Learnable Group Transform: Enhancing Genotype-to-Phenotype Prediction for Rice Breeding with Small, Structured Datasets
Journal:
arXiv
Published Date:
Mar 14, 2025
Abstract
Genotype-to-Phenotype (G2P) prediction plays a pivotal role in crop breeding,
enabling the identification of superior genotypes based on genomic data. Rice
(Oryza sativa), one of the most important staple crops, faces challenges in
improving yield and resilience due to the complex genetic architecture of
agronomic traits and the limited sample size in breeding datasets. Current G2P
prediction methods, such as GWAS and linear models, often fail to capture
complex non-linear relationships between genotypes and phenotypes, leading to
suboptimal prediction accuracy. Additionally, population stratification and
overfitting are significant obstacles when models are applied to small datasets
with diverse genetic backgrounds.
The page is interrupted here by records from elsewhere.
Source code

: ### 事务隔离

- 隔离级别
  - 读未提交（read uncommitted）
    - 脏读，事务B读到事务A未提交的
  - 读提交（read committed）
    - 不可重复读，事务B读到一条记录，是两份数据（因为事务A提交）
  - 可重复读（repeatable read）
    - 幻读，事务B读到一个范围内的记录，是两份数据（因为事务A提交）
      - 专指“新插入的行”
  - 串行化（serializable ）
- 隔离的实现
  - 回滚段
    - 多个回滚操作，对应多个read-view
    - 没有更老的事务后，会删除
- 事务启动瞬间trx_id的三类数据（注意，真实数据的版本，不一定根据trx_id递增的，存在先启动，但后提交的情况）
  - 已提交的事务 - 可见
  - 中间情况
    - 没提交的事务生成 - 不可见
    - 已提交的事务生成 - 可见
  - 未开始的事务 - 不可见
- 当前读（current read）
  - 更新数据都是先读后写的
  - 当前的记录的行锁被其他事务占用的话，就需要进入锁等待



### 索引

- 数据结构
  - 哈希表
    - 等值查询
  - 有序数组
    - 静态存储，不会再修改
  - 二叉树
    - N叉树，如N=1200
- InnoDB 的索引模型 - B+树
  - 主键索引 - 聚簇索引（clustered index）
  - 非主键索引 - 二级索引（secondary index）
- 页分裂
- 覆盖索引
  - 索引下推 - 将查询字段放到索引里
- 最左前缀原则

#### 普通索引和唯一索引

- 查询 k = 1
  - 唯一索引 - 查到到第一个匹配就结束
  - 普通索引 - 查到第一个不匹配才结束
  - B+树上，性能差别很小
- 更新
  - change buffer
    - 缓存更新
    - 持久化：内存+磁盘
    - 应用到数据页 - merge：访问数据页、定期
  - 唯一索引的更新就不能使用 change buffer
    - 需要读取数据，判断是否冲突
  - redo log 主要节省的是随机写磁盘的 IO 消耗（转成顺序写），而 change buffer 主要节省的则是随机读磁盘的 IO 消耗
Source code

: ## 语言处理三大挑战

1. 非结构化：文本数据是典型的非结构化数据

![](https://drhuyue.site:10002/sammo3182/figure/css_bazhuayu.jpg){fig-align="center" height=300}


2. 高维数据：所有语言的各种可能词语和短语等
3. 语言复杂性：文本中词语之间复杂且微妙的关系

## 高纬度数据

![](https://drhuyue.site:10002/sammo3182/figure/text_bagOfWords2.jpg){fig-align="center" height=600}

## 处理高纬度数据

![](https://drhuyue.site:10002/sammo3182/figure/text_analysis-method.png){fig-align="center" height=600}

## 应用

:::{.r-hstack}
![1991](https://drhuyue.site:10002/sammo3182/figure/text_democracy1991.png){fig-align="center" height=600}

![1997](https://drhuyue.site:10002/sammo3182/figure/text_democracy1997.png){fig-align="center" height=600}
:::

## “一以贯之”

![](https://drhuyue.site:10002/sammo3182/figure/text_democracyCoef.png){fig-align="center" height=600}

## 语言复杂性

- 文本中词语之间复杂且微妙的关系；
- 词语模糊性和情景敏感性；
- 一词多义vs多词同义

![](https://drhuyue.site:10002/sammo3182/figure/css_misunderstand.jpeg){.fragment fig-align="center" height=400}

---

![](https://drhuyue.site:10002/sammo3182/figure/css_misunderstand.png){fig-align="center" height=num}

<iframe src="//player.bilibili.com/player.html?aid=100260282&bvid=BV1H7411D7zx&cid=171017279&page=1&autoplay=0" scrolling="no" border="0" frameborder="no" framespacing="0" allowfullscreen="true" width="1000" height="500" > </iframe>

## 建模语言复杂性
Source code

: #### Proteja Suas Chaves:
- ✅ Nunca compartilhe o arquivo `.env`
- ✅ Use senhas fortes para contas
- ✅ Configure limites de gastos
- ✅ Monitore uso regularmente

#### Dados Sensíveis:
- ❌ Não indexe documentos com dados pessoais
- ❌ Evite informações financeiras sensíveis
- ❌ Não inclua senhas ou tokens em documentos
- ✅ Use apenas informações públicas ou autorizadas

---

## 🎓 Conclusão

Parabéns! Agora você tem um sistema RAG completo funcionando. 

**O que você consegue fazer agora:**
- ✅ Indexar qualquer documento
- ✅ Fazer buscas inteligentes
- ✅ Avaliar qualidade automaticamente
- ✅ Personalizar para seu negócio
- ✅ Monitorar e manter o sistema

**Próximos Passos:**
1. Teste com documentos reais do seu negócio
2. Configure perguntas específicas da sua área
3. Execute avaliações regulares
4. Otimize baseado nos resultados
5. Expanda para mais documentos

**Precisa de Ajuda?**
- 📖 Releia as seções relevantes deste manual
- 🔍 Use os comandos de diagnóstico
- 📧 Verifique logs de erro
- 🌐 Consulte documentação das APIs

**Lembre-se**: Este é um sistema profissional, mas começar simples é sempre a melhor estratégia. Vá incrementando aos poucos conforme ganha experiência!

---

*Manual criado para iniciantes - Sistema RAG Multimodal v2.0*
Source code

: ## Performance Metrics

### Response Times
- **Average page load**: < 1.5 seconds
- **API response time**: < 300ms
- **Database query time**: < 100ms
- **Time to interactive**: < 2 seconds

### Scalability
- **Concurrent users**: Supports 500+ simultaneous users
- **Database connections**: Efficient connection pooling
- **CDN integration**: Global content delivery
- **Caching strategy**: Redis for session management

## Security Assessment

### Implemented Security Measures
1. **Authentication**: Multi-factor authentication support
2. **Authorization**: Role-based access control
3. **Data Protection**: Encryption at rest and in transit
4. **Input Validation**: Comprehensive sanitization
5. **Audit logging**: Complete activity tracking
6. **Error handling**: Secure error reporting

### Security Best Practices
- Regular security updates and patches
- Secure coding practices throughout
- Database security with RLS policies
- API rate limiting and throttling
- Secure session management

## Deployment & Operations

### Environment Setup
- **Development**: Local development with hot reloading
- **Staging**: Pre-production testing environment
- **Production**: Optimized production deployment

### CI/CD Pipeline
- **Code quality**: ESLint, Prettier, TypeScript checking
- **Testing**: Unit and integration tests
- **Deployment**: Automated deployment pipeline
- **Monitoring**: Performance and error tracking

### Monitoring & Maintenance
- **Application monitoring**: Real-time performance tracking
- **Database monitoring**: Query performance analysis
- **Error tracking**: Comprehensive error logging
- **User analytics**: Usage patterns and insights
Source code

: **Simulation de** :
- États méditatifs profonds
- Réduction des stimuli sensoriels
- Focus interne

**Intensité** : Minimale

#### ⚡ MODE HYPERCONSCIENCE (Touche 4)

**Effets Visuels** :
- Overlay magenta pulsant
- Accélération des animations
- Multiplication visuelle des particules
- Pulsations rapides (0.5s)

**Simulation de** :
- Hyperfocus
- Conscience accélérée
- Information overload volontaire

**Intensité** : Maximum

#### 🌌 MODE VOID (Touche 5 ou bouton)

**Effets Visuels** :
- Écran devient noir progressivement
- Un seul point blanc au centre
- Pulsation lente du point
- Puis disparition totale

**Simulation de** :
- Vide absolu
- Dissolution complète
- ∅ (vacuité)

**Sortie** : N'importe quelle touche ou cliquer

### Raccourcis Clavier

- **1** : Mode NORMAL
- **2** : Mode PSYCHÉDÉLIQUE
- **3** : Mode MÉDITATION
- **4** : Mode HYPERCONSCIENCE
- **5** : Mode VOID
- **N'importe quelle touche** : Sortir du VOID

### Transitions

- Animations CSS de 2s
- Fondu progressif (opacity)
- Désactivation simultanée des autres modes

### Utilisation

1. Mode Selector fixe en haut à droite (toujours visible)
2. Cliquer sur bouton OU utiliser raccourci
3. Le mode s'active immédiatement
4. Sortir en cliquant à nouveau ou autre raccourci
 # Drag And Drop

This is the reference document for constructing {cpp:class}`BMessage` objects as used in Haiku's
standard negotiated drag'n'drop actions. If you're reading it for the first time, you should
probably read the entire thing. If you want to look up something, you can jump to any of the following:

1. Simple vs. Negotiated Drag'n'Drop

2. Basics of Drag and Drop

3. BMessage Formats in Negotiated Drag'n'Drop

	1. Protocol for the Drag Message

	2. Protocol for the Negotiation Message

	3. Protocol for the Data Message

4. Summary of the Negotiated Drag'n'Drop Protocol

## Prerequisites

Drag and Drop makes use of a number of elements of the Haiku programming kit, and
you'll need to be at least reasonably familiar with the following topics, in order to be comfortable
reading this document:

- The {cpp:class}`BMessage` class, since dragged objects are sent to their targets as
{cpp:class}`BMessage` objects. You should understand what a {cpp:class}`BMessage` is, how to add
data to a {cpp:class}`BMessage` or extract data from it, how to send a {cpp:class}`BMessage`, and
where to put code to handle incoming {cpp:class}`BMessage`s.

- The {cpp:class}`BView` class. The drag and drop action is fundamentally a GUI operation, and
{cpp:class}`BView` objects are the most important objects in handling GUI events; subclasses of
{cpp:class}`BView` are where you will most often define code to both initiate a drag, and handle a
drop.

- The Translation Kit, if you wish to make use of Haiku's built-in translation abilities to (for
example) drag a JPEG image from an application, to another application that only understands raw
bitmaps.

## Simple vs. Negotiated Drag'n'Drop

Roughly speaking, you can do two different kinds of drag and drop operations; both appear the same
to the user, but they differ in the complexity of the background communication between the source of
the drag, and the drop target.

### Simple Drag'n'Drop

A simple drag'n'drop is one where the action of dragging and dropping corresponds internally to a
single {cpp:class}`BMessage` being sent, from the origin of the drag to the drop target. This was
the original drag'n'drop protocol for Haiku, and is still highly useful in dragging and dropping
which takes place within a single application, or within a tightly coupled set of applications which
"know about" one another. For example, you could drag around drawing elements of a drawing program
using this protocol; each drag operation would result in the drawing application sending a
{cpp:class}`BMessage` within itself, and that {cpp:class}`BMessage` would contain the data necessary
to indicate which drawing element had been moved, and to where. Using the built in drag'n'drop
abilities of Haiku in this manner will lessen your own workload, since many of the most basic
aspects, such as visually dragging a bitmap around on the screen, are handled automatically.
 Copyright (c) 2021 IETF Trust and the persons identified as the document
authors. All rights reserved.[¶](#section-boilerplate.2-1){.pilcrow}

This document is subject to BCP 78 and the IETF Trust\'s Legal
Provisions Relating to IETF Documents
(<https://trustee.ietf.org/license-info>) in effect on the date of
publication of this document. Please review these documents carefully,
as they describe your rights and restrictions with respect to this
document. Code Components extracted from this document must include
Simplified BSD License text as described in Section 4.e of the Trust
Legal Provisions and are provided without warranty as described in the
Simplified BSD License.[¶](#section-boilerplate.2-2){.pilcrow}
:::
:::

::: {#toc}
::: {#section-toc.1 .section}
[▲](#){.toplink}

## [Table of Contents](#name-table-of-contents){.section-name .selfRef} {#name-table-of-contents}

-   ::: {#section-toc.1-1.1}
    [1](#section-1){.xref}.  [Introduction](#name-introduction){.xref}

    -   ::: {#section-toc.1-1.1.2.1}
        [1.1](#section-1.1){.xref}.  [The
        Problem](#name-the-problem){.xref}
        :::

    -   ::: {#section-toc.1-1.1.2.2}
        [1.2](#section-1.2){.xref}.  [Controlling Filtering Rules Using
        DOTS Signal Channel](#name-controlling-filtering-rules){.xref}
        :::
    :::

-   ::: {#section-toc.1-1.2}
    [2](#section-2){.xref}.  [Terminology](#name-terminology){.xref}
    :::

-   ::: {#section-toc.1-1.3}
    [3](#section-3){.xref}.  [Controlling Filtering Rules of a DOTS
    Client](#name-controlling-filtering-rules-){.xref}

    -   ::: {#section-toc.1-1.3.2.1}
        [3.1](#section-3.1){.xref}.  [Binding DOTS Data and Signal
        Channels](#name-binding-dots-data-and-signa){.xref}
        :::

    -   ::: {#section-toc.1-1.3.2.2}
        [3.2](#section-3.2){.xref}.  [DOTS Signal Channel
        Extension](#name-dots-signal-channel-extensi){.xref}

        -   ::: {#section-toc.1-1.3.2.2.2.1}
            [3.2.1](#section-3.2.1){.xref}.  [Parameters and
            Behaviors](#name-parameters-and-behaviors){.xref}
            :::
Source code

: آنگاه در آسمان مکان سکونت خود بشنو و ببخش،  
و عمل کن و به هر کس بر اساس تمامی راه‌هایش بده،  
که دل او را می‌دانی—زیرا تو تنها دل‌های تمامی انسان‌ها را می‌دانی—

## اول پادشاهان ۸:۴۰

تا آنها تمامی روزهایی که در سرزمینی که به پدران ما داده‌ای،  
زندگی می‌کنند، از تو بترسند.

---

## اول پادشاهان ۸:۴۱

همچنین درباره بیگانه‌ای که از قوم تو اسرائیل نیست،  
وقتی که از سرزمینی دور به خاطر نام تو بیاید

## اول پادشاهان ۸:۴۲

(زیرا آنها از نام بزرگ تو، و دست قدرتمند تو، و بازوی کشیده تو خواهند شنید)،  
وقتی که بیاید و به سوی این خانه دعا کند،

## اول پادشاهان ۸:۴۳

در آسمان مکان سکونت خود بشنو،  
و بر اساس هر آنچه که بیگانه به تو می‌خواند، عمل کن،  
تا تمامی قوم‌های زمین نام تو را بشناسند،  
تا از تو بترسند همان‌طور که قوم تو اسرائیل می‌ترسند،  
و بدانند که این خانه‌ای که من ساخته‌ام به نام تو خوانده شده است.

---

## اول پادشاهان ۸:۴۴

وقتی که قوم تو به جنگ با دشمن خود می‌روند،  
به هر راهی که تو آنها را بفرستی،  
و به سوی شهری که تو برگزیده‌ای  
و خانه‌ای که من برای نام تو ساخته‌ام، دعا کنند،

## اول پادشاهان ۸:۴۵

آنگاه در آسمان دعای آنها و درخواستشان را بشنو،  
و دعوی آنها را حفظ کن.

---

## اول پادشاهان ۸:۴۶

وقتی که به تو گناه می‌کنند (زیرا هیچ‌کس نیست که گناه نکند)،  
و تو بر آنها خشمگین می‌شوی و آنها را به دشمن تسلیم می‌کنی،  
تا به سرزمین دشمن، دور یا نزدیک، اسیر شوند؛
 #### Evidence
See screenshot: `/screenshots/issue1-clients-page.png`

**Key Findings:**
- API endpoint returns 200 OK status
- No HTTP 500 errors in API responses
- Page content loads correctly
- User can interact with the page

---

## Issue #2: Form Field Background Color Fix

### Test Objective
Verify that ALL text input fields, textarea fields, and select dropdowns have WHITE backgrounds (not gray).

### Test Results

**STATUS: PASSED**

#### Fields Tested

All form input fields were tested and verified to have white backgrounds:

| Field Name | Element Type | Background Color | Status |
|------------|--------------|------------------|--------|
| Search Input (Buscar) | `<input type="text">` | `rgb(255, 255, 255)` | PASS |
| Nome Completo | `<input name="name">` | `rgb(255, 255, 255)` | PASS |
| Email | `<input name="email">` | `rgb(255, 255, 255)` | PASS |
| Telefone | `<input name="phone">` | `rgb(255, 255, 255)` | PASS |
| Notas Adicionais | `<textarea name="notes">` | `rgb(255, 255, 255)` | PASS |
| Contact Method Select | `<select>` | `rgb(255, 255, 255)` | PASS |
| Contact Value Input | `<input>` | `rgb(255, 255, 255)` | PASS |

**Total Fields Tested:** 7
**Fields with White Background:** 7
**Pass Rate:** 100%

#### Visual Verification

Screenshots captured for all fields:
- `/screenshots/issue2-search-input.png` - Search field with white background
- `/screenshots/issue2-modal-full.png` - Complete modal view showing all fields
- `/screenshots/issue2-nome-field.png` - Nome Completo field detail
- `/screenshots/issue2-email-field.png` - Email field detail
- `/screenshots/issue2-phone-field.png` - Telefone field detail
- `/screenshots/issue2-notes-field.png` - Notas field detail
This study introduces the Learnable Group
Transform (LGT) method, which aims to overcome these challenges by combining
the advantages of traditional linear models with advanced machine learning
techniques. LGT utilizes a group-based transformation of genotype data to
capture spatial relationships and genetic structures across diverse rice
populations, offering flexibility to generalize even with limited data. Through
extensive experiments on the Rice529 dataset, a panel of 529 rice accessions,
LGT demonstrated substantial improvements in prediction accuracy for multiple
agronomic traits, including yield and plant height, compared to
state-of-the-art baselines such as linear models and recent deep learning
approaches. Notably, LGT achieved an R^2 improvement of up to 15\% for yield
prediction, significantly reducing error and demonstrating its ability to
extract meaningful signals from high-dimensional, noisy genomic data. These
results highlight the potential of LGT as a powerful tool for genomic
prediction in rice breeding, offering a promising solution for accelerating the
identification of high-yielding and resilient rice varieties.